**Problem to solve:**
Find all lines in the records that include the word "output", and copy them out.

Start of Extracted data

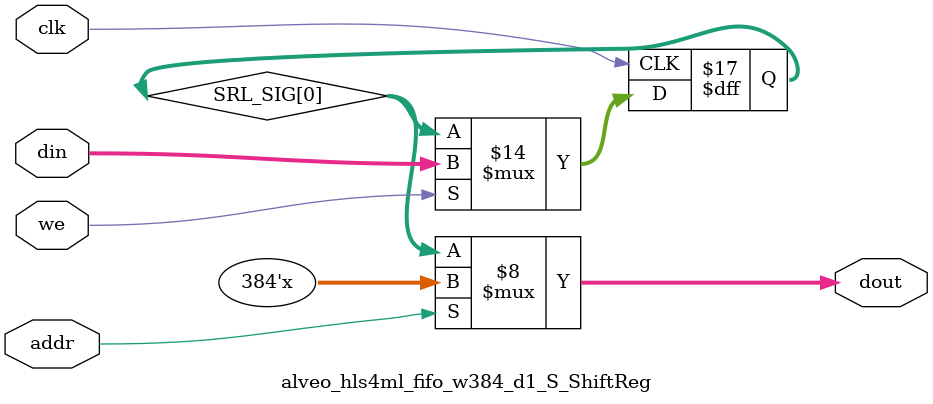
<source format=v>

`timescale 1 ns / 1 ps

module alveo_hls4ml_fifo_w384_d1_S
#(parameter
    MEM_STYLE   = "shiftReg",
    DATA_WIDTH  = 384,
    ADDR_WIDTH  = 1,
    DEPTH       = 1)
(
    // system signal
    input  wire                  clk,
    input  wire                  reset,

    // write
    output wire                  if_full_n,
    input  wire                  if_write_ce,
    input  wire                  if_write,
    input  wire [DATA_WIDTH-1:0] if_din,
    
    // read 
    output wire [ADDR_WIDTH:0]   if_num_data_valid, // for FRP
    output wire [ADDR_WIDTH:0]   if_fifo_cap,       // for FRP
    output wire                  if_empty_n,
    input  wire                  if_read_ce,
    input  wire                  if_read,
    output wire [DATA_WIDTH-1:0] if_dout
);
//------------------------Parameter----------------------

//------------------------Local signal-------------------
wire [ADDR_WIDTH-1:0] addr;
wire                  push;
wire                  pop;
reg signed [ADDR_WIDTH:0]   mOutPtr;
reg                   empty_n = 1'b0;
reg                   full_n  = 1'b1;
// with almost full?  no 
//------------------------Instantiation------------------
alveo_hls4ml_fifo_w384_d1_S_ShiftReg 
#(  .DATA_WIDTH (DATA_WIDTH),
    .ADDR_WIDTH (ADDR_WIDTH),
    .DEPTH      (DEPTH))
U_alveo_hls4ml_fifo_w384_d1_S_ShiftReg (
    .clk        (clk),
    .we         (push),
    .addr       (addr),
    .din        (if_din),
    .dout       (if_dout)
);
//------------------------Task and function--------------

//------------------------Body---------------------------
// has num_data_valid ? 
assign if_num_data_valid = mOutPtr + 1'b1; // yes
assign if_fifo_cap = DEPTH; // yes 

// has almost full ? 
assign if_full_n  = full_n; //no 
assign if_empty_n = empty_n;

assign push = (if_write & if_write_ce) & full_n;
assign pop  = (if_read & if_read_ce) & empty_n;
assign addr = mOutPtr[ADDR_WIDTH] == 1'b0 ? mOutPtr[ADDR_WIDTH-1:0]:{ADDR_WIDTH{1'b0}};

// full_n
always @(posedge clk ) begin
    if (reset == 1'b1)
        full_n <= 1'b1;
    else if (push & ~pop) begin
        if (mOutPtr == DEPTH - 2)
            full_n <= 1'b0;
    end
    else if (~push & pop)
        full_n <= 1'b1;
end

// almost_full_n 

// empty_n
always @(posedge clk ) begin
    if (reset == 1'b1)
        empty_n <= 1'b0;
    else if (push & ~pop)
        empty_n <= 1'b1;
    else if (~push & pop) begin
        if (mOutPtr == 0)
            empty_n <= 1'b0;
    end
end

// mOutPtr
always @(posedge clk ) begin
    if (reset == 1'b1)
        mOutPtr <= {ADDR_WIDTH+1{1'b1}};
    else if (push & ~pop)
        mOutPtr <= mOutPtr + 1'b1;
    else if (~push & pop)
        mOutPtr <= mOutPtr - 1'b1;
end

endmodule  


module alveo_hls4ml_fifo_w384_d1_S_ShiftReg
#(parameter
    DATA_WIDTH  = 384,
    ADDR_WIDTH  = 1,
    DEPTH       = 1)
(
    input  wire                  clk,
    input  wire                  we,
    input  wire [ADDR_WIDTH-1:0] addr,
    input  wire [DATA_WIDTH-1:0] din,
    output wire [DATA_WIDTH-1:0] dout
);

reg [DATA_WIDTH-1:0] SRL_SIG [0:DEPTH-1];
integer i;

always @ (posedge clk) begin
    if (we) begin
        for (i=0; i<DEPTH-1; i=i+1)
            SRL_SIG[i+1] <= SRL_SIG[i];
        SRL_SIG[0] <= din;
    end
end

assign dout = SRL_SIG[addr];

endmodule

</source>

End of Extracted data

**Solution for this problem:**
    output wire                  if_full_n,
    output wire [ADDR_WIDTH:0]   if_num_data_valid, // for FRP
    output wire [ADDR_WIDTH:0]   if_fifo_cap,       // for FRP
    output wire                  if_empty_n,
    output wire [DATA_WIDTH-1:0] if_dout
    output wire [DATA_WIDTH-1:0] dout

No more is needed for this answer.